▸ 提示文:
•••

栄西(えいさい)禅師が宋から帰ってきて、建久6年(1195)に創建しなつた。なんせスポンサーが源頼朝やつたケン、最盛期には蓮池町から西門町までの敷地ば持つ大きな寺やったゲナ。

 いまはもうバス停の名だけになつたバッテン、蓮池町は聖福寺の池があったところやったゲナ。

 聖福寺は臨済宗の最大寺院いうて、大伽藍ば誇っとったけど、戦火に逢うたり太閤の町割りで削られて、今では最盛期の四分の一になってしもうとる。

 しかし、護聖院(開山堂)や子院ばふくめて、禅宗の伽藍型式がよく保存されとるいうことで、昭和44年(1969年)に国の史跡に指定された。

 境内には山門や無染池、仏殿の大雄寳殿(右の写真)、鐘楼、堪忍地蔵、本堂、勅使門と繋がる博多べいなどがある。

 重要文化財の六祖大鑑禅師像やら高麗鐘など寺宝がもいっぱいあるとバッテン、観光寺院じゃのうて、禅の修行道場いうことで一般にはみせなれん。

 ま、お寺のことはこのくらいにして、聖福寺いうたら、なんちゅうたっちゃ仙崖さんタイ。

仙崖義梵(1750〜1837)
 江戸時代に、聖福寺の123代住職になった仙崖さんは、美濃の国の貧しか家の三男坊に生まれとんなる、間引きにあうところば(昔は人間の間引きがあったとねえ)お寺に拾われ、のち得度して坊さんになったていう人。
 高僧やった仙崖さんも人並みの名誉心で出世ば望んだ時期もあったとバッテン、望んどった寺の住職になれず挫折。

 学問知識の僧から庶民の中に生きる僧に方針転換し、博多に来て聖福寺の住職になんなった。出世街道からはずれなったもんやケン、権力やら組織には反骨的で、黒田藩とはケンカばっかりしとんなったていう。藩の云うことばきかんケン、由緒ある寺のくせに、台所はいっつも火の車。雨漏りしてもそそくりもでけんやったらしか。

 隠居してからは塔頭のひとつ虚白院に住んで、だれかれなく親しゅうしなったもんやケン、仙崖さん仙崖さんて慕われて、町民に人気があった。そやけん飄々とした面白か逸話がいっぱい残っとる。

 また仙崖さんが、町の人にせびられては描いてやった絵が、とぼけたなかに滋味あふれるもんで、このなかに仙崖さんの云いたかった禅の真髄が込められとる。出光興産の創業者・出光佐三が仙崖さんの大ファンで、長年かかって収集した作品が出光美術館にはいっぱい残っとる。市の美術館にも何点かは展示されとる。

•••

▸ 演習資料:
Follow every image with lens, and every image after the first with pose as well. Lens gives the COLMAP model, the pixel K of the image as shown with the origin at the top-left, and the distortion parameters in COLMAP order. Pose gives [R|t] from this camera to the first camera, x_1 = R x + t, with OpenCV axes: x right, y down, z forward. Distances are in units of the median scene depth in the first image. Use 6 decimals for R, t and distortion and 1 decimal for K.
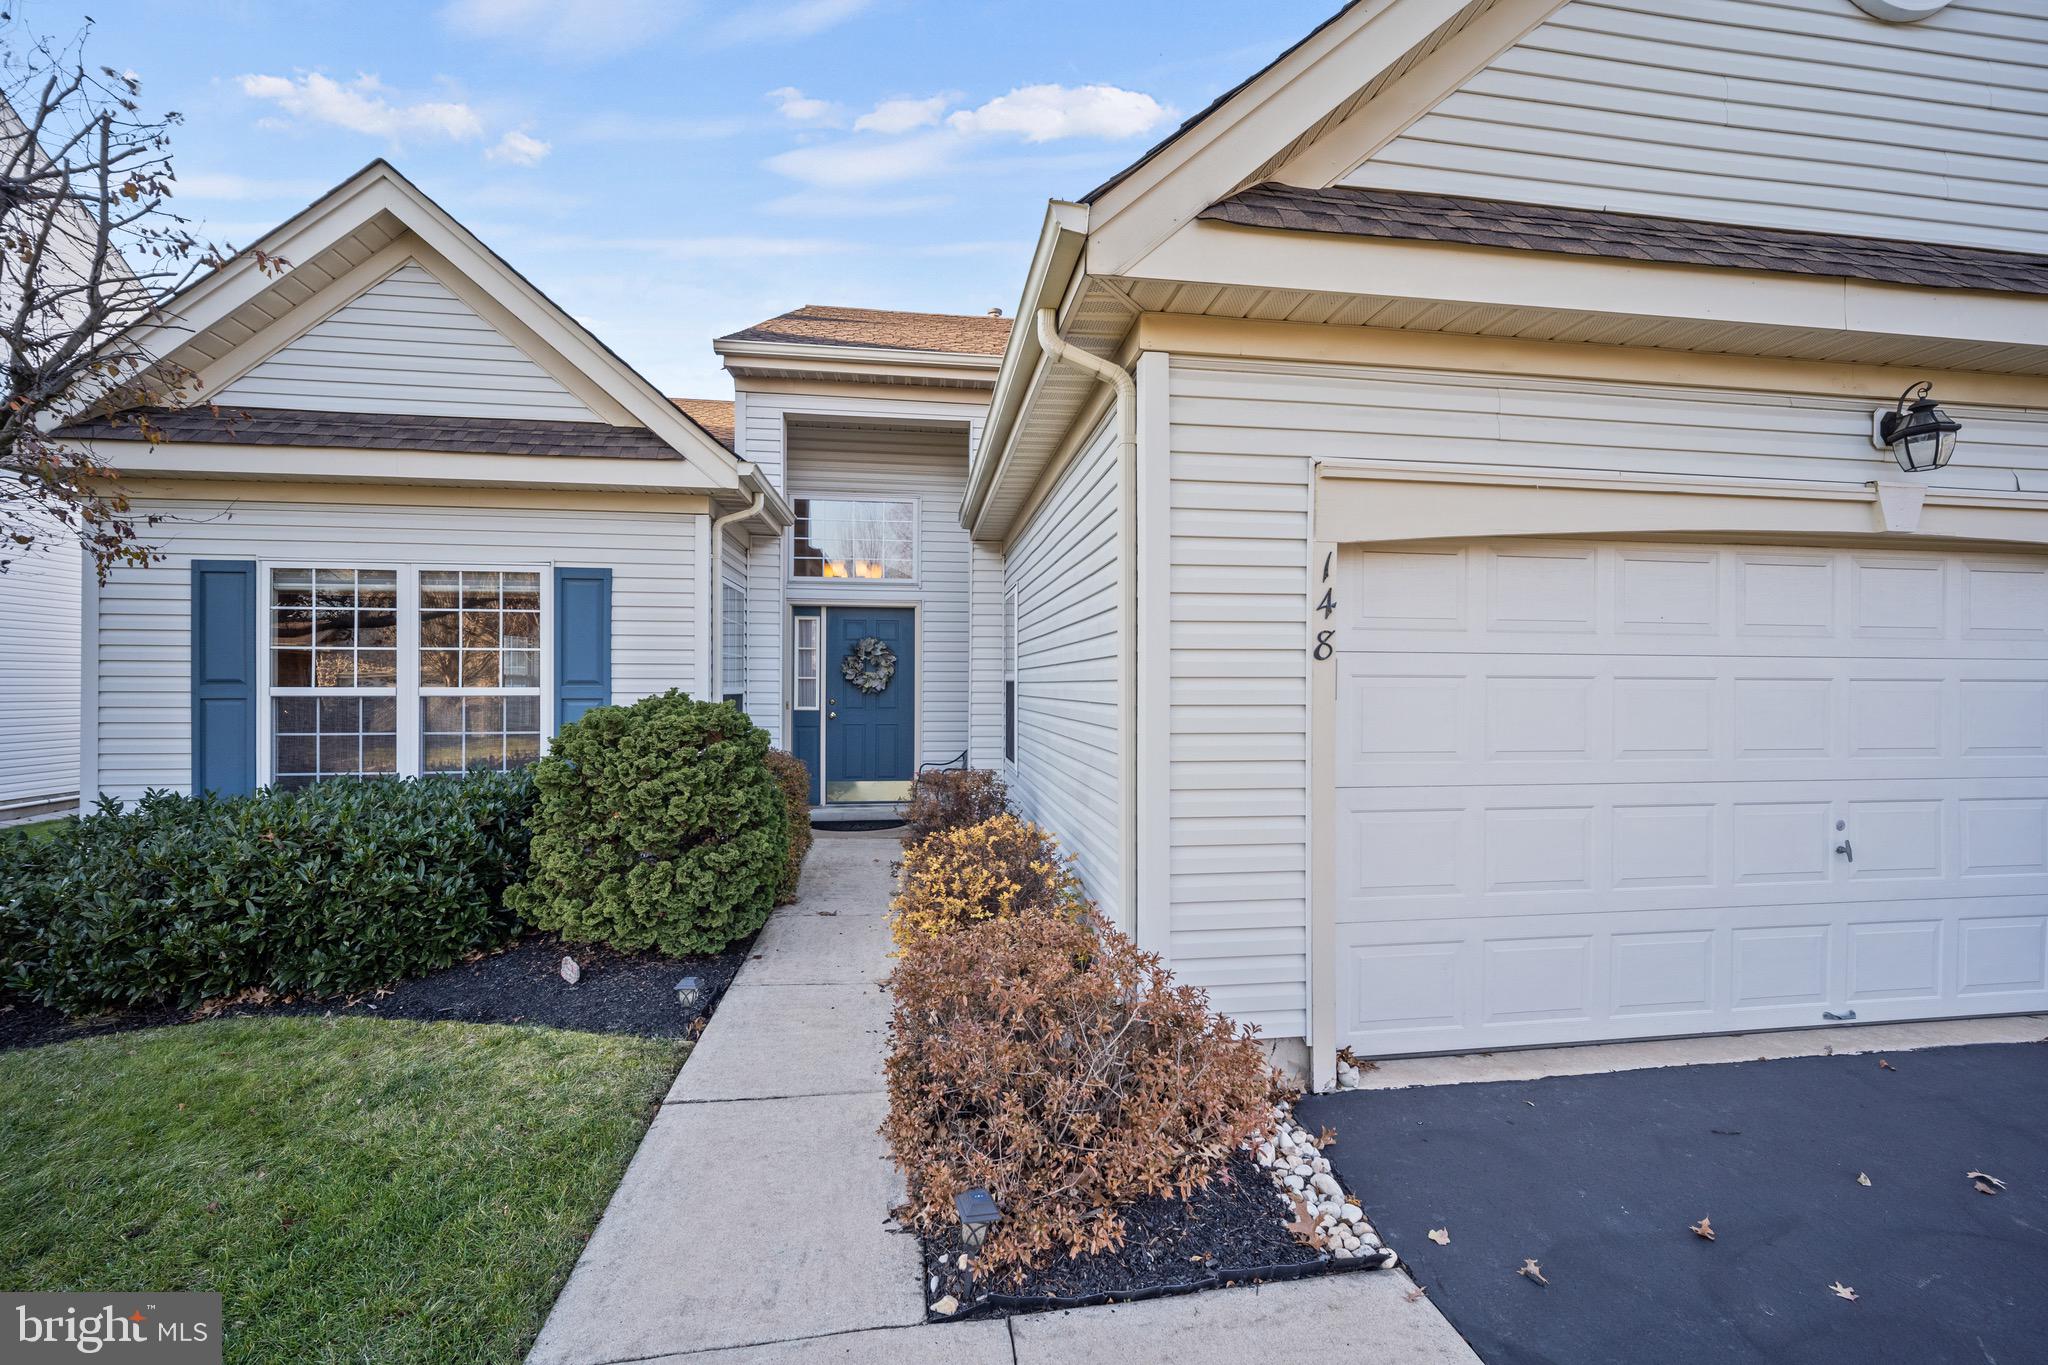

•••

▸ 作業課題 A:
聖福寺に関する提示文に、西暦で示されている年をすべて挙げてください。
▸ 作業課題 B:
聖福寺に関する提示文のうち、「重要文化財の六祖大鑑禅師像や」から始まり「どった寺の住職になれず挫折。」までの部分を、一字も変えずに書き写してください。
▸ 作業課題 C:
聖福寺に関する提示文の「しかし、護聖院(開山堂)や子院ばふくめて、禅宗の伽藍型式がよく保存されとるいうことで、昭和44年(1969年)に国の史跡に指定された。」という一文を英語に訳してください。

▸ 解答文 A:
1195年、1969年、1750年、1837年

▸ 解答文 B:
重要文化財の六祖大鑑禅師像やら高麗鐘など寺宝がもいっぱいあるとバッテン、観光寺院じゃのうて、禅の修行道場いうことで一般にはみせなれん。

 ま、お寺のことはこのくらいにして、聖福寺いうたら、なんちゅうたっちゃ仙崖さんタイ。

仙崖義梵(1750〜1837)
 江戸時代に、聖福寺の123代住職になった仙崖さんは、美濃の国の貧しか家の三男坊に生まれとんなる、間引きにあうところば(昔は人間の間引きがあったとねえ)お寺に拾われ、のち得度して坊さんになったていう人。
 高僧やった仙崖さんも人並みの名誉心で出世ば望んだ時期もあったとバッテン、望んどった寺の住職になれず挫折。

▸ 解答文 C:
However, because the Zen temple layout is well preserved, including Gosho-in (the Founder's Hall) and the sub-temples, it was designated a national historic site in Showa 44 (1969).